TEMPO Interaktif, Jakarta: Bulan biru tergantung di angkasa. Bumi porak-poranda. Seorang pria dalam balutan pakaian compang-camping muncul. Ia memegang tali yang mengikat setumpuk buku. Ia memanggil Paduka Sang Pencipta, lalu menunggu jawaban.
Monolog Danarto itu berjudul "Keluh Kesah Apel Newton". Ceritanya, pada pengujung 2013, kutub-kutub bumi terbalik. Gravitasi bumi lenyap. Seluruh makhluk terlempar ke angkasa. Yang tersisa hanyalah si pria tersebut.
Tak beroleh jawaban, Danarto bertayamum, lalu salat dua rakaat. Ia menyesali masa hidupnya yang terlalu banyak bercanda, tak seperti istrinya, yang saleh. "Kecil rasanya hamba untuk masuk surga Paduka. Tapi, kalau tidak ada hamba, (surga) sepi," kata Danarto, disambut tawa penonton yang memenuhi Teater Kecil Taman Ismail Marzuki, Jumat malam lalu.

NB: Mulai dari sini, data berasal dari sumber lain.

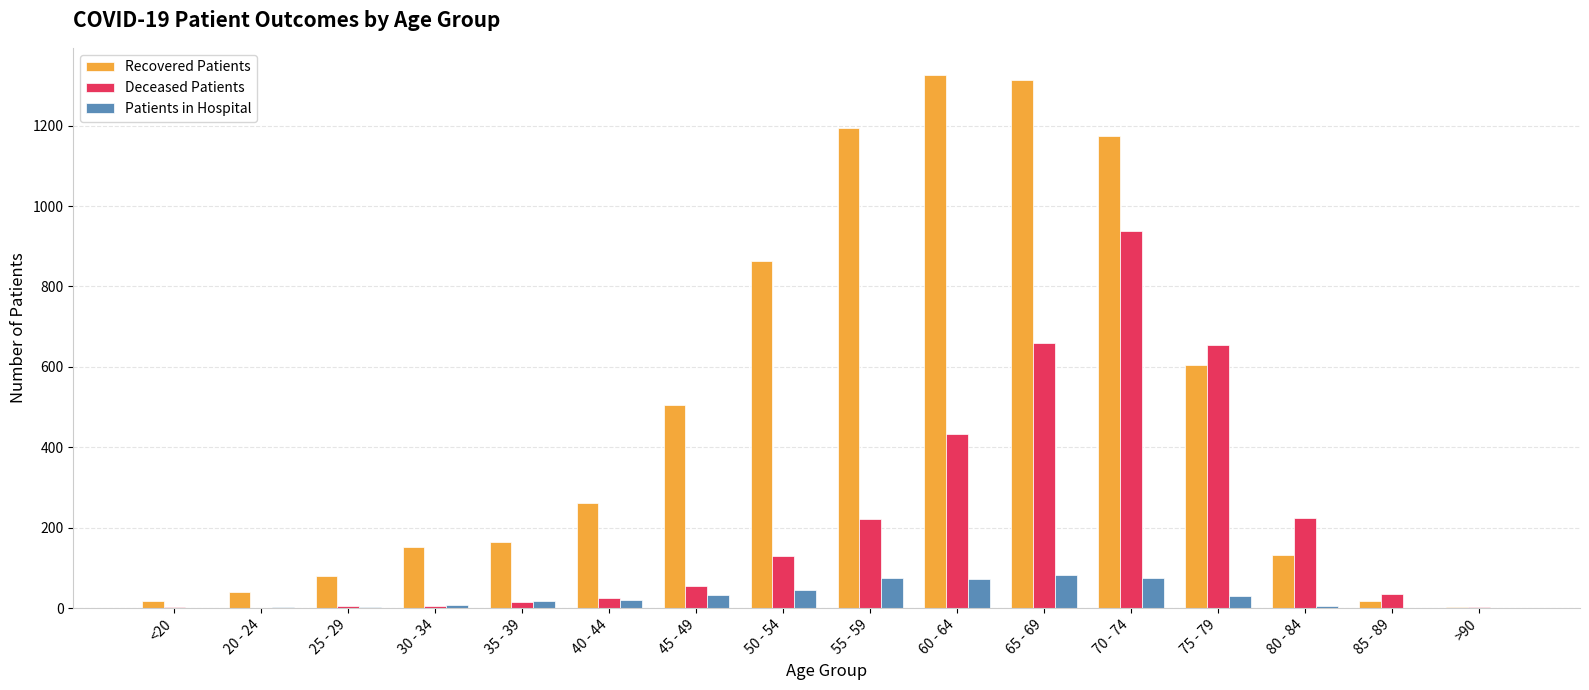

At which category is the sum across all series the highest?

70 - 74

Begitulah, monolog Danarto diselingi humor di sana-sini melalui pelesetan hingga penggalan kisah tersendiri. Penontonnya dengan bebas tertawa. Apalagi di akhir kisah, saat Danarto beroleh sedikit kuasa Tuhan. Ia menyihir roti merek terkenal yang meluncur dari langit. "Wah, Paduka tahu saja ini roti kesukaan saya."
Sesi kedua diisi Niniek L. Karim. Ia membawakan "Sepuluh Tahun Kemudian", sekuel dari "Mengapa Kau Culik Anak Kami". Naskah aslinya dibuat oleh Seno Gumira Ajidarma dan lalu muncul di sebuah koran dalam bentuk cerpen.

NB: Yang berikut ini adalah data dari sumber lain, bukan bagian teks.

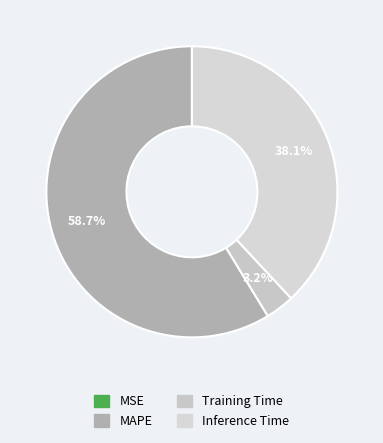

To the nearest percent, what percentage of the pie is MAPE?

59%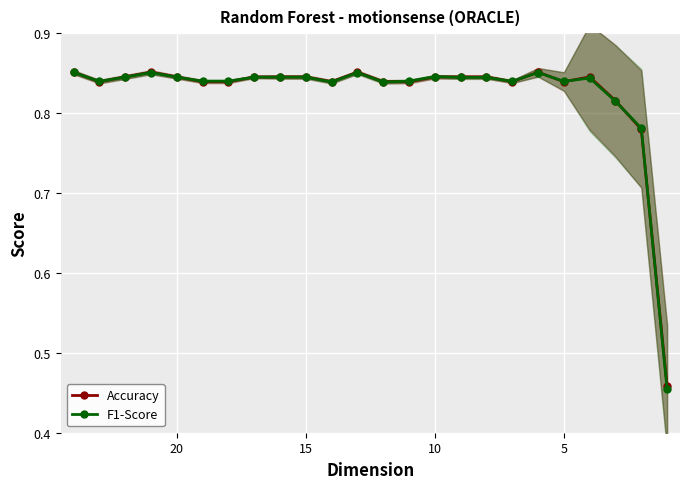

What is the approximate value of F1-Score at 20?

0.8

Niniek memerankan ibu Satria, pemuda yang hilang saat gemuruh pergerakan 1998. Ia lenyap begitu saja tanpa kabar, bersama lenyapnya pemuda lainnya di seantero negeri. Sang Ibu tetap setia menunggu, meski suaminya meninggal beberapa tahun setelah Satria hilang.

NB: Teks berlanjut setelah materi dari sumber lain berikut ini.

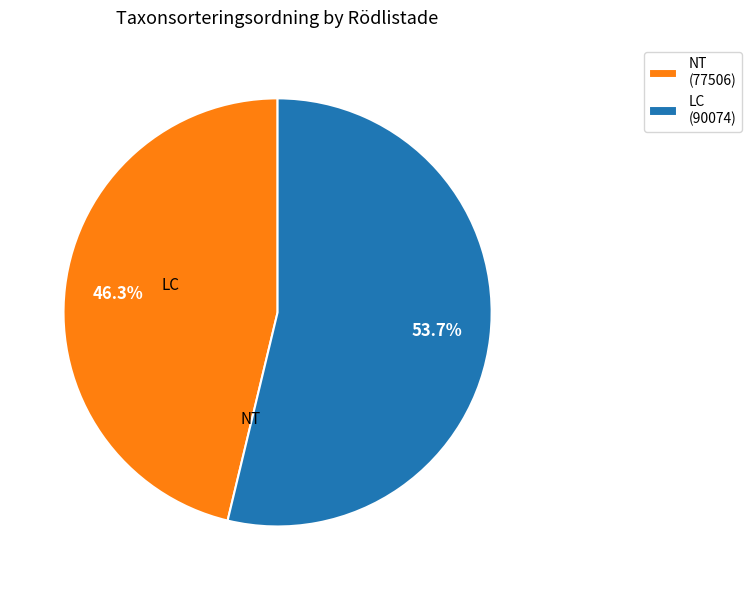

Count the number of slices in the pie.

2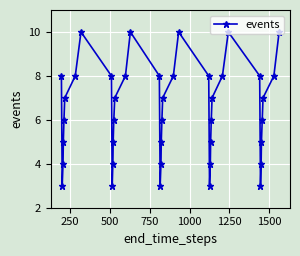

What is the average value?

6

Tahun demi tahun berlalu dalam kecemasan akan nasib Satria, dibarengi harapan si anak akan pulang. "Harapan masih ada, apa salahnya. Itulah yang membuatku bertahan," kata Niniek.
Persembahan Putu Wijaya menutup acara malam itu. Monolognya berjudul "Merdeka". Ia tampil ekspresif, eksplosif, humoris, dan penuh improvisasi. Sesekali ia melibatkan penonton, yang antusias merespons.
Putu baru saja mulai bercerita, tiba-tiba pembawa acara masuk ke panggung. "Itulah Merdeka," kata dia membaca judul monolog. Penonton tertawa-tawa saat Putu mengusir si pembawa acara. "Heh, ini udah mulai. Itulah bagian dari korupsi waktu," Putu berseloroh.
Dalam monolognya, Putu menceritakan kisah cucunya, Agus, yang bertanya kepada sang kakek, "Apakah kita sudah merdeka?" Si cucu heran, mengapa orang merdeka masih miskin, masih harus bayar sekolah, ada yang punya banyak mobil dan ada yang hidup susah.
Kisah pertanyaan cucu itu dilanjutkan Putu dengan kisah lain, mengenai seorang tua pemilik burung perkutut yang hendak membebaskan peliharaannya. Alih-alih senang, si burung malah ketakutan. Ia memohon ampun minta tetap ditaruh dalam sangkar. Rupanya, terbiasa hidup di dalam sangkar membuat si perkutut takut dengan keganasan dunia liar.
Ketiga monolog itu begitu memikat. Meski tema dasarnya cukup serius, bumbu humor dan aksi panggung yang menarik serta pelibatan penonton membuat persembahan ketiganya enak diikuti. Dua jam berlalu tak terasa.